■ PROBLEM STATEMENT:
Scan the records below and copy every line that contains the string "alert".

BEGIN SUPPLIED ENTRIES

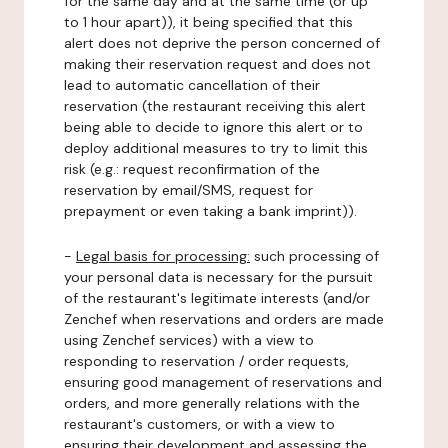
for the same day and at the same time (or up
to 1 hour apart)), it being specified that this
alert does not deprive the person concerned of
making their reservation request and does not
lead to automatic cancellation of their
reservation (the restaurant receiving this alert
being able to decide to ignore this alert or to
deploy additional measures to try to limit this
risk (e.g.: request reconfirmation of the
reservation by email/SMS, request for
prepayment or even taking a bank imprint)).
-
Legal basis for processing:
such processing of
your personal data is necessary for the pursuit
of the restaurant's legitimate interests (and/or
Zenchef when reservations and orders are made
using Zenchef services) with a view to
responding to reservation / order requests,
ensuring good management of reservations and
orders, and more generally relations with the
restaurant's customers, or with a view to
ensuring their development and assessing the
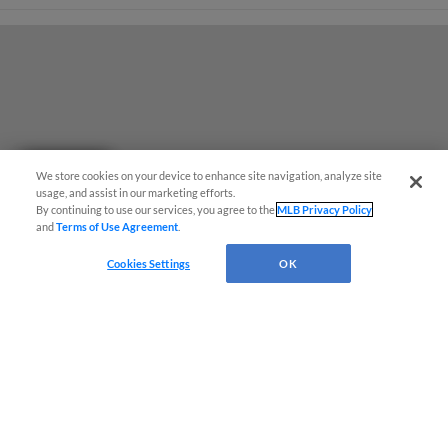
Questions?
We store cookies on your device to enhance site navigation, analyze site
usage, and assist in our marketing efforts.
By continuing to use our services, you agree to the
MLB Privacy Policy
and
Terms of Use Agreement
.
Cookies Settings
OK
Terms of Use
Privacy Policy
Do Not Sell My Personal Data
Advertise on Our Digital Platforms
Cookies Settings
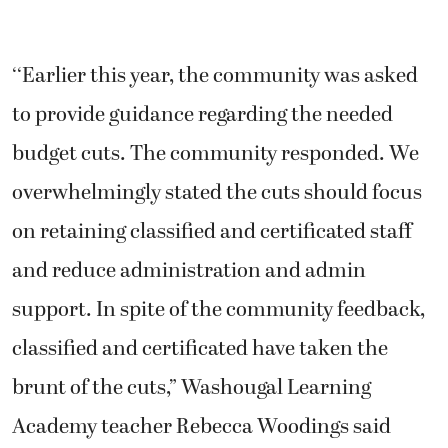
‘‘Earlier this year, the community was asked
to provide guidance regarding the needed
budget cuts. The community responded. We
overwhelmingly stated the cuts should focus
on retaining classified and certificated staff
and reduce administration and admin
support. In spite of the community feedback,
classified and certificated have taken the
brunt of the cuts,” Washougal Learning
Academy teacher Rebecca Woodings said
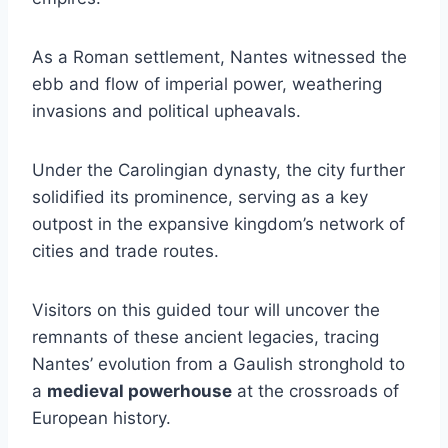
As a Roman settlement, Nantes witnessed the
ebb and flow of imperial power, weathering
invasions and political upheavals.
Under the Carolingian dynasty, the city further
solidified its prominence, serving as a key
outpost in the expansive kingdom’s network of
cities and trade routes.
Visitors on this guided tour will uncover the
remnants of these ancient legacies, tracing
Nantes’ evolution from a Gaulish stronghold to
a
medieval powerhouse
at the crossroads of
European history.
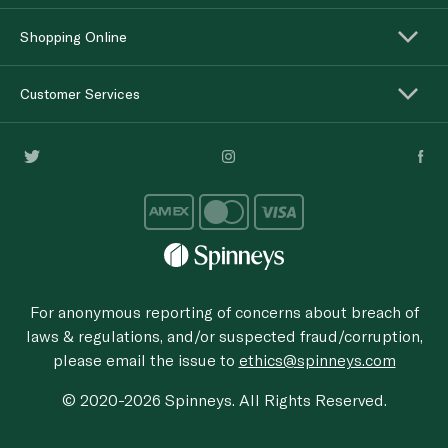
Shopping Online
Customer Services
For anonymous reporting of concerns about breach of
laws & regulations, and/or suspected fraud/corruption,
please email the issue to
ethics@spinneys.com
© 2020-2026 Spinneys. All Rights Reserved.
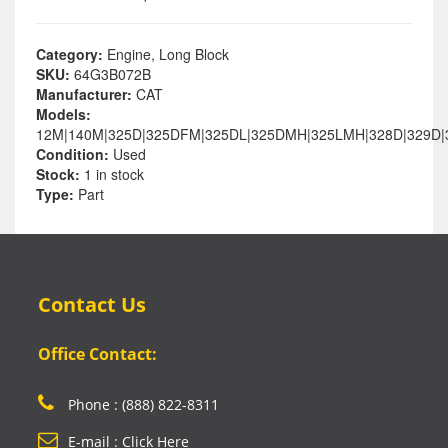
Category:
Engine, Long Block
SKU:
64G3B072B
Manufacturer:
CAT
Models:
12M|140M|325D|325DFM|325DL|325DMH|325LMH|328D|329D|
Condition:
Used
Stock:
1 in stock
Type:
Part
Contact Us
Office Contact:
Phone : (888) 822-8311
E-mail : Click Here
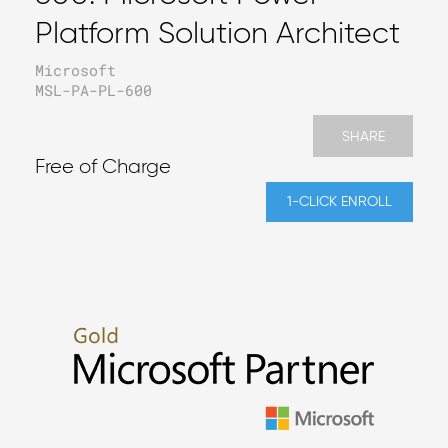
Platform Solution Architect
Microsoft
MSL-PA-PL-600
SHARE
Free of Charge
1-CLICK ENROLL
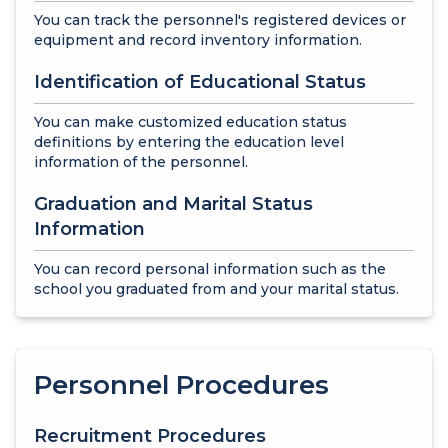
You can track the personnel's registered devices or
equipment and record inventory information.
Identification of Educational Status
You can make customized education status
definitions by entering the education level
information of the personnel.
Graduation and Marital Status
Information
You can record personal information such as the
school you graduated from and your marital status.
Personnel Procedures
Recruitment Procedures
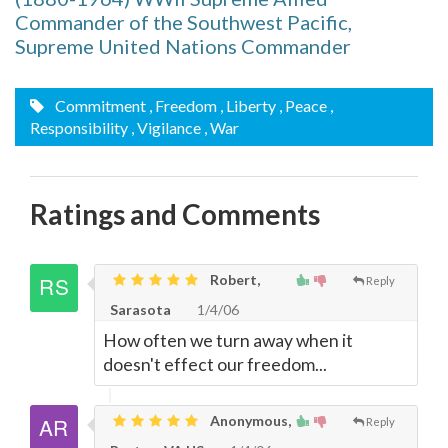
Commander of the Southwest Pacific,
Supreme United Nations Commander
Commitment
, Freedom
, Liberty
, Peace
,
Responsibility
, Vigilance
, War
Ratings and Comments
Robert,
Reply
Sarasota
1/4/06
How often we turn away when it
doesn't effect our freedom...
Anonymous,
Reply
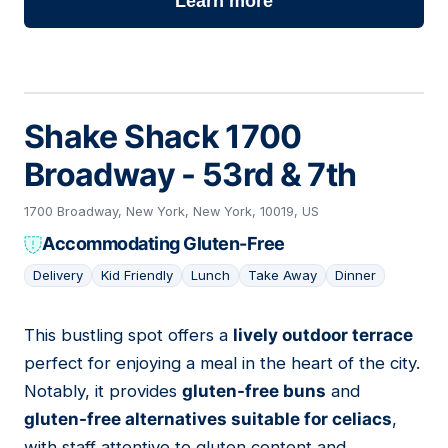
Learn more
Shake Shack 1700
Broadway - 53rd & 7th
1700 Broadway, New York, New York, 10019, US
Accommodating Gluten-Free
Delivery
Kid Friendly
Lunch
Take Away
Dinner
This bustling spot offers a
lively outdoor terrace
06
perfect for enjoying a meal in the heart of the city.
Notably, it provides
gluten-free buns
and
gluten-free alternatives suitable for celiacs
,
with staff attentive to gluten content and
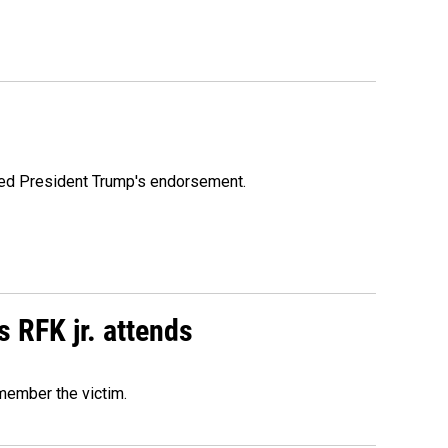
ioned President Trump's endorsement.
s RFK jr. attends
emember the victim.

END SUPPLIED ENTRIES

■ COMPLETED TASK:
alert does not deprive the person concerned of
reservation (the restaurant receiving this alert
being able to decide to ignore this alert or to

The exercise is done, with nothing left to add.